The article also said,
“But from a neurological point of view, death is a difficult concept to define. A growing body of evidence is demonstrating that the phenomenon is not marked by an abrupt switch from life to death but involves a process that can last several minutes and is accompanied by a complex set of changes in brain activity and, in some cases, is reversible.”
This is getting closer to the truth, but the complete process is much longer than minutes.
“But this silence is quickly interrupted by a wave of death appearing on the flat EEG, which reflects a sudden phenomenon that scientists call 'anoxic depolarization.' This phenomenon appears to initiate cell death in a region of the brain known as the cortex. 'This critical event, called anoxic depolarization, induces neuronal death throughout the cortex. '”
This leads the reader to think that this moment is when cells die. But then the article says,
“Recovering from such a cataclysm requires so much energy that neurons often die in the minutes and hours following the wave of death.”
So the “wave of death” isn’t a wave of cells dying; it’s a wave of injury (anoxic depolarization) initiating a process that can lead to later cell death. This wave isn’t even necessarily prognostic of death because the article also says,
“If the brain is rapidly re-oxygenated, the effects of anoxic depolarization can be reversed. This process, previously discovered by the team in 2020, is marked by a "wave of resuscitation," which heralds a slow recovery of brain functions.”
And finally, the most important point in the article and press release:
“’We now need to establish the exact conditions under which these functions can be restored and develop neuroprotective drugs to support resuscitation….’”

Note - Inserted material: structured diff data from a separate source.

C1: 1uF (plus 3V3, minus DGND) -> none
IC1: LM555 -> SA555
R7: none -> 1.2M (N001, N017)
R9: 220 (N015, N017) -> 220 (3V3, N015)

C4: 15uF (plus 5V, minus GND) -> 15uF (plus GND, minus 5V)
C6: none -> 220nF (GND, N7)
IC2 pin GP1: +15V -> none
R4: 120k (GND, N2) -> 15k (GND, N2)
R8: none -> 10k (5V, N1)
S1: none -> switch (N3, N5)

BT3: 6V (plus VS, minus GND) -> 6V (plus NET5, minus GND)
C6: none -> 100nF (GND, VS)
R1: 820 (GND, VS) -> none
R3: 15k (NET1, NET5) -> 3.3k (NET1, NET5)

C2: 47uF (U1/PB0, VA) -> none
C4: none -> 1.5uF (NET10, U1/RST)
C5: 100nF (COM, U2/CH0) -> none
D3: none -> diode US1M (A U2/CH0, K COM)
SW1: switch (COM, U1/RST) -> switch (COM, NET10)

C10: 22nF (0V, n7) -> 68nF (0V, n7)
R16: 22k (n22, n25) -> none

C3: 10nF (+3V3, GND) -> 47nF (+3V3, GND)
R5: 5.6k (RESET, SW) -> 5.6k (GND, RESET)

This could have been said without tantalizing that science had discovered an electrical moment of death. But then maybe no one would have read the article.
Did readers come away with the understanding that in fact nothing dies quickly when blood circulation stops, and that cells instead become primed to die later? That’s the key message of this research, and the path forward for developing brain resuscitation technology of the 21st century and beyond.
An excellent article by our friend Dr. Brian Wowk identifying some good information and some less accurate information in the Newsweek articles on what constitutes "death."
What I found revealing in Brian's article is how even us "moderns" still hold on to outmoded and probably false narratives about death. While science and modern medicine may reject the legacy ideas of a "soul" that is discarnate from the brain, there still seems to linger an assumption that "death" is somehow a "magic moment" that happens to all of us. And that this point, once our brain is stopped or even heart and breathing, means that the pattern that represents the REAL us immediately disintegrates! How unlikely, provably unlikely with emerging research, is that?
Brian, do you think if you would send a shortened and edited form of your article to Newsweek that they would print this?
Wonderful article, good work, Brian Wowk!